Task objective: Once you have located the line containing "Aus heutiger Sicht" in the material below, return it exactly along with each line after it through the line containing "从今天的角度来看可以说自19".

Records shown:
————
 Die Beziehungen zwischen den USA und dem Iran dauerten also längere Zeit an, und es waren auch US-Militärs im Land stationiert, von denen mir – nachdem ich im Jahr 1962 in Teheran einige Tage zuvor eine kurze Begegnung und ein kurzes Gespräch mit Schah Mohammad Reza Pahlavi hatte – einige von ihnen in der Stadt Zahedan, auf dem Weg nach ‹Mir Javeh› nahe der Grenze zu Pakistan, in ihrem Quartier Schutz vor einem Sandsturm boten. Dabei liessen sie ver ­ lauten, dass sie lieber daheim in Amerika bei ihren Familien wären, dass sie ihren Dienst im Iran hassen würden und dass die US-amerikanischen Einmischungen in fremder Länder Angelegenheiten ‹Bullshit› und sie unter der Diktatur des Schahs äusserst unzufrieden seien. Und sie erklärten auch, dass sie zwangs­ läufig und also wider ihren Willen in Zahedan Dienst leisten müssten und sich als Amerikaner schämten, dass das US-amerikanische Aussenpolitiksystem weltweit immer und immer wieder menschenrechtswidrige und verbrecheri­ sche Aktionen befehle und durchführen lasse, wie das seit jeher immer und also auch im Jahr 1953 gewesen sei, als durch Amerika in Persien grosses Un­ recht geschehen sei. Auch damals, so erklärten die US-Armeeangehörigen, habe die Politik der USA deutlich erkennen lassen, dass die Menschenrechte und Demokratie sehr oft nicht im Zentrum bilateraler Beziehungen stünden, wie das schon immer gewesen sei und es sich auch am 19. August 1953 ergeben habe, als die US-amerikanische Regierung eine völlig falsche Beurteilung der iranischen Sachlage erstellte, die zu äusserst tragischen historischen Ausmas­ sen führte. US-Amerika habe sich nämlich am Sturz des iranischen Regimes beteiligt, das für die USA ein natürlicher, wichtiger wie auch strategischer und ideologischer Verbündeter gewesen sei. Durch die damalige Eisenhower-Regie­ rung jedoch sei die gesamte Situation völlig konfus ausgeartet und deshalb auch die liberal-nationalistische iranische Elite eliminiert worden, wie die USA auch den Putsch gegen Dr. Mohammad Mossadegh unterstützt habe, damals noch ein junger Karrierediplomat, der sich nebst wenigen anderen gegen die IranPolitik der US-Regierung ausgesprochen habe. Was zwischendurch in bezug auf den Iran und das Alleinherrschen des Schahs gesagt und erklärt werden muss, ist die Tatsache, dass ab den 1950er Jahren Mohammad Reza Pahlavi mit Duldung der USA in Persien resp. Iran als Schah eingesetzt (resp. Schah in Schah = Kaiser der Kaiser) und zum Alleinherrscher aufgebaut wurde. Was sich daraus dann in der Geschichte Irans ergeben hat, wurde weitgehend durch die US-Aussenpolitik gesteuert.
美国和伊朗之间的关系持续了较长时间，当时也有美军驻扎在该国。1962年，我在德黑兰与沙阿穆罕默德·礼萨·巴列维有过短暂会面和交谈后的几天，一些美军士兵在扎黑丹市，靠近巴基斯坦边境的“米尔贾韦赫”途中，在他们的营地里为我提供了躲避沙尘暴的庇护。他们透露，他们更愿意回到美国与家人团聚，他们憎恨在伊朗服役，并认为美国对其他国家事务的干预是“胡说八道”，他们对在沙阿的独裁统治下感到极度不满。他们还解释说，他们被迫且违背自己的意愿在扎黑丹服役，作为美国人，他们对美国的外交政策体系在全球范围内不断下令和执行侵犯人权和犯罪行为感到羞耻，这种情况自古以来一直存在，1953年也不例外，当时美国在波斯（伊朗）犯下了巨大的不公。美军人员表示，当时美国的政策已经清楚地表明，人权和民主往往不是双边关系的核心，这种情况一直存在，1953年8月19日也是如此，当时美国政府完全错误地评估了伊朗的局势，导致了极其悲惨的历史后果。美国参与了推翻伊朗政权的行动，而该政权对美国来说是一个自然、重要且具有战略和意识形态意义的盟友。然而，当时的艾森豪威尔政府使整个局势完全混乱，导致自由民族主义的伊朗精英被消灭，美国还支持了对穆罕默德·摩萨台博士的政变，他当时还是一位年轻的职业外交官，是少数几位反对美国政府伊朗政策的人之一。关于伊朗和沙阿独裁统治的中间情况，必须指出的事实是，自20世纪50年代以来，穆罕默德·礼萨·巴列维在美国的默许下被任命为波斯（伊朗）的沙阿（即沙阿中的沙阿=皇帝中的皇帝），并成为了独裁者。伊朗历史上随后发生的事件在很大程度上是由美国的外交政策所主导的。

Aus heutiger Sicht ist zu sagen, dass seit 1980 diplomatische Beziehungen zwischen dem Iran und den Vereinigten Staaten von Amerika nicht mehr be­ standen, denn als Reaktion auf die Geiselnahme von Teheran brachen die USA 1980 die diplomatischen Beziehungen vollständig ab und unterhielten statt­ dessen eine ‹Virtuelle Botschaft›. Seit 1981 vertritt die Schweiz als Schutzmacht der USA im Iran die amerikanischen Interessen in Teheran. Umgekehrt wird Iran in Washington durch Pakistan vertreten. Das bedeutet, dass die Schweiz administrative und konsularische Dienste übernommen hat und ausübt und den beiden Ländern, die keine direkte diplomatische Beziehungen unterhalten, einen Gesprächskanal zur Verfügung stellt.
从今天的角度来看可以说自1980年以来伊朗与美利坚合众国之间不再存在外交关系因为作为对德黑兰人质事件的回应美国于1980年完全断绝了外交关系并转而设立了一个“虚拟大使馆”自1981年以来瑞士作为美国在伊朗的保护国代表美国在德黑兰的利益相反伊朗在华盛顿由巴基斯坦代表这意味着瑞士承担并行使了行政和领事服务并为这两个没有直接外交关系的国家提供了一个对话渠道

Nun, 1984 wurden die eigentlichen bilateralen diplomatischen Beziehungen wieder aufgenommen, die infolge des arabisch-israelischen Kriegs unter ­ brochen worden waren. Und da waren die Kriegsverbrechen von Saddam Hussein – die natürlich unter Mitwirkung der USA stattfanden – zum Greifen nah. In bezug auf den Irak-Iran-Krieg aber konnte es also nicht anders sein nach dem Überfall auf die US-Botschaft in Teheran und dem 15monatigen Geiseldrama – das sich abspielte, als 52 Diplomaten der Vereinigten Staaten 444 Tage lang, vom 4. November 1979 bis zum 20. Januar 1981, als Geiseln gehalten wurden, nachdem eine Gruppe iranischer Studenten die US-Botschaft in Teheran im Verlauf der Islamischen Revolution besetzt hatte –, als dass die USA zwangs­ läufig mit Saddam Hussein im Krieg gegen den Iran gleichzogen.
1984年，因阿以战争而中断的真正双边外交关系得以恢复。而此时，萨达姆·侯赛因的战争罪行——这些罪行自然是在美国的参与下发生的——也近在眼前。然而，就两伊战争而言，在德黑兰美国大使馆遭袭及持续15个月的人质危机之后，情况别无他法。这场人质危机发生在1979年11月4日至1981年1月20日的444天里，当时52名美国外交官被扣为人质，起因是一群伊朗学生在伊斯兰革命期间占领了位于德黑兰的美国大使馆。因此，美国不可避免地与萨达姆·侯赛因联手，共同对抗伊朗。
————
Exercise solution:
Aus heutiger Sicht ist zu sagen, dass seit 1980 diplomatische Beziehungen zwischen dem Iran und den Vereinigten Staaten von Amerika nicht mehr be­ standen, denn als Reaktion auf die Geiselnahme von Teheran brachen die USA 1980 die diplomatischen Beziehungen vollständig ab und unterhielten statt­ dessen eine ‹Virtuelle Botschaft›. Seit 1981 vertritt die Schweiz als Schutzmacht der USA im Iran die amerikanischen Interessen in Teheran. Umgekehrt wird Iran in Washington durch Pakistan vertreten. Das bedeutet, dass die Schweiz administrative und konsularische Dienste übernommen hat und ausübt und den beiden Ländern, die keine direkte diplomatische Beziehungen unterhalten, einen Gesprächskanal zur Verfügung stellt.
从今天的角度来看可以说自1980年以来伊朗与美利坚合众国之间不再存在外交关系因为作为对德黑兰人质事件的回应美国于1980年完全断绝了外交关系并转而设立了一个“虚拟大使馆”自1981年以来瑞士作为美国在伊朗的保护国代表美国在德黑兰的利益相反伊朗在华盛顿由巴基斯坦代表这意味着瑞士承担并行使了行政和领事服务并为这两个没有直接外交关系的国家提供了一个对话渠道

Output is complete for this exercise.